> Stored data entries:
============

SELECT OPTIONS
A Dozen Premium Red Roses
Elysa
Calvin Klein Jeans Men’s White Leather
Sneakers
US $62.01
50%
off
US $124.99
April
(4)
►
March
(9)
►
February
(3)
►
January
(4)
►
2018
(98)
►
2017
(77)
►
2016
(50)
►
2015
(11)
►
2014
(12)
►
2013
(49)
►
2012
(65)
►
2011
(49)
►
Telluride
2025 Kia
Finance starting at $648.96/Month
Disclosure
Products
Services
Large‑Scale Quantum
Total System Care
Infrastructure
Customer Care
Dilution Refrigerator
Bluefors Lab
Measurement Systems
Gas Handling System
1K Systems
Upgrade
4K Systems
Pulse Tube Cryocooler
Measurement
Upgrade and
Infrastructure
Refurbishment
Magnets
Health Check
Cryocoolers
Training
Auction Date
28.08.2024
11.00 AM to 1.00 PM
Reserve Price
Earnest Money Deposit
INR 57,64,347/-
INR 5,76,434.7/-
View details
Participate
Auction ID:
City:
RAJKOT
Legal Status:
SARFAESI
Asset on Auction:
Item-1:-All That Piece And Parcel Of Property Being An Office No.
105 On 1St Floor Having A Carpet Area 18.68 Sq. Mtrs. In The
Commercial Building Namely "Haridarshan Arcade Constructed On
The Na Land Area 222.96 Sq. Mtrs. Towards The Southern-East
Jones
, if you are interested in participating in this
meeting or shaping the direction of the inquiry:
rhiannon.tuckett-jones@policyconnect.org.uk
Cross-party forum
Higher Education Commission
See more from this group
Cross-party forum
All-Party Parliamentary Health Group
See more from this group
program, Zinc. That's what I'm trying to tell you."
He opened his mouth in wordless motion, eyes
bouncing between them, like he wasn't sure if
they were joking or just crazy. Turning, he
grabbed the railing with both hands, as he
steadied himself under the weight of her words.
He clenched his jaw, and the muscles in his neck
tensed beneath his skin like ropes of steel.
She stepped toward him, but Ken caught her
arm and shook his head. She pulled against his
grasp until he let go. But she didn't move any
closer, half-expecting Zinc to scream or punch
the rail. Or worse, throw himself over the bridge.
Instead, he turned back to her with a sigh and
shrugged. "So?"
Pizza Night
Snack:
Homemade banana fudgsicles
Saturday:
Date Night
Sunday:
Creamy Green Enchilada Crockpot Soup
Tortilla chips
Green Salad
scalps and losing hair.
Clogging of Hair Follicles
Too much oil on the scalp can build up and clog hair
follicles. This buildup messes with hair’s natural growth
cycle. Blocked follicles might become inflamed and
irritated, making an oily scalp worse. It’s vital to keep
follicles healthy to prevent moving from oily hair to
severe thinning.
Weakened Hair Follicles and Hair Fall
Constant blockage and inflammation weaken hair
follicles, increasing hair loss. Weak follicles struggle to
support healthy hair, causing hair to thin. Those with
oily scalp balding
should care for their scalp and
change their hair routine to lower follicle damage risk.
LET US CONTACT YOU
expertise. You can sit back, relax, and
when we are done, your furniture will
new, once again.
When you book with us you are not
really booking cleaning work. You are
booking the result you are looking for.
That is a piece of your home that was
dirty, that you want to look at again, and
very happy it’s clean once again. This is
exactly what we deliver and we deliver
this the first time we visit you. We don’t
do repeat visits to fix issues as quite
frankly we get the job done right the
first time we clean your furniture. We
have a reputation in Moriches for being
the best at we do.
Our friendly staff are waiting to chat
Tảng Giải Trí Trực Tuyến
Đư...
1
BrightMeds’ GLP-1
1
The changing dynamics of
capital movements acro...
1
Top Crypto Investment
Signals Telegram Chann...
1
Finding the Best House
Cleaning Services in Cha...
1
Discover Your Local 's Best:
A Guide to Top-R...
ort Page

============

> Exercise description: Output all records verbatim.

> Completed exercise:
SELECT OPTIONS
A Dozen Premium Red Roses
Elysa
Calvin Klein Jeans Men’s White Leather
Sneakers
US $62.01
50%
off
US $124.99
April
(4)
►
March
(9)
►
February
(3)
►
January
(4)
►
2018
(98)
►
2017
(77)
►
2016
(50)
►
2015
(11)
►
2014
(12)
►
2013
(49)
►
2012
(65)
►
2011
(49)
►
Telluride
2025 Kia
Finance starting at $648.96/Month
Disclosure
Products
Services
Large‑Scale Quantum
Total System Care
Infrastructure
Customer Care
Dilution Refrigerator
Bluefors Lab
Measurement Systems
Gas Handling System
1K Systems
Upgrade
4K Systems
Pulse Tube Cryocooler
Measurement
Upgrade and
Infrastructure
Refurbishment
Magnets
Health Check
Cryocoolers
Training
Auction Date
28.08.2024
11.00 AM to 1.00 PM
Reserve Price
Earnest Money Deposit
INR 57,64,347/-
INR 5,76,434.7/-
View details
Participate
Auction ID:
City:
RAJKOT
Legal Status:
SARFAESI
Asset on Auction:
Item-1:-All That Piece And Parcel Of Property Being An Office No.
105 On 1St Floor Having A Carpet Area 18.68 Sq. Mtrs. In The
Commercial Building Namely "Haridarshan Arcade Constructed On
The Na Land Area 222.96 Sq. Mtrs. Towards The Southern-East
Jones
, if you are interested in participating in this
meeting or shaping the direction of the inquiry:
rhiannon.tuckett-jones@policyconnect.org.uk
Cross-party forum
Higher Education Commission
See more from this group
Cross-party forum
All-Party Parliamentary Health Group
See more from this group
program, Zinc. That's what I'm trying to tell you."
He opened his mouth in wordless motion, eyes
bouncing between them, like he wasn't sure if
they were joking or just crazy. Turning, he
grabbed the railing with both hands, as he
steadied himself under the weight of her words.
He clenched his jaw, and the muscles in his neck
tensed beneath his skin like ropes of steel.
She stepped toward him, but Ken caught her
arm and shook his head. She pulled against his
grasp until he let go. But she didn't move any
closer, half-expecting Zinc to scream or punch
the rail. Or worse, throw himself over the bridge.
Instead, he turned back to her with a sigh and
shrugged. "So?"
Pizza Night
Snack:
Homemade banana fudgsicles
Saturday:
Date Night
Sunday:
Creamy Green Enchilada Crockpot Soup
Tortilla chips
Green Salad
scalps and losing hair.
Clogging of Hair Follicles
Too much oil on the scalp can build up and clog hair
follicles. This buildup messes with hair’s natural growth
cycle. Blocked follicles might become inflamed and
irritated, making an oily scalp worse. It’s vital to keep
follicles healthy to prevent moving from oily hair to
severe thinning.
Weakened Hair Follicles and Hair Fall
Constant blockage and inflammation weaken hair
follicles, increasing hair loss. Weak follicles struggle to
support healthy hair, causing hair to thin. Those with
oily scalp balding
should care for their scalp and
change their hair routine to lower follicle damage risk.
LET US CONTACT YOU
expertise. You can sit back, relax, and
when we are done, your furniture will
new, once again.
When you book with us you are not
really booking cleaning work. You are
booking the result you are looking for.
That is a piece of your home that was
dirty, that you want to look at again, and
very happy it’s clean once again. This is
exactly what we deliver and we deliver
this the first time we visit you. We don’t
do repeat visits to fix issues as quite
frankly we get the job done right the
first time we clean your furniture. We
have a reputation in Moriches for being
the best at we do.
Our friendly staff are waiting to chat
Tảng Giải Trí Trực Tuyến
Đư...
1
BrightMeds’ GLP-1
1
The changing dynamics of
capital movements acro...
1
Top Crypto Investment
Signals Telegram Chann...
1
Finding the Best House
Cleaning Services in Cha...
1
Discover Your Local 's Best:
A Guide to Top-R...
ort Page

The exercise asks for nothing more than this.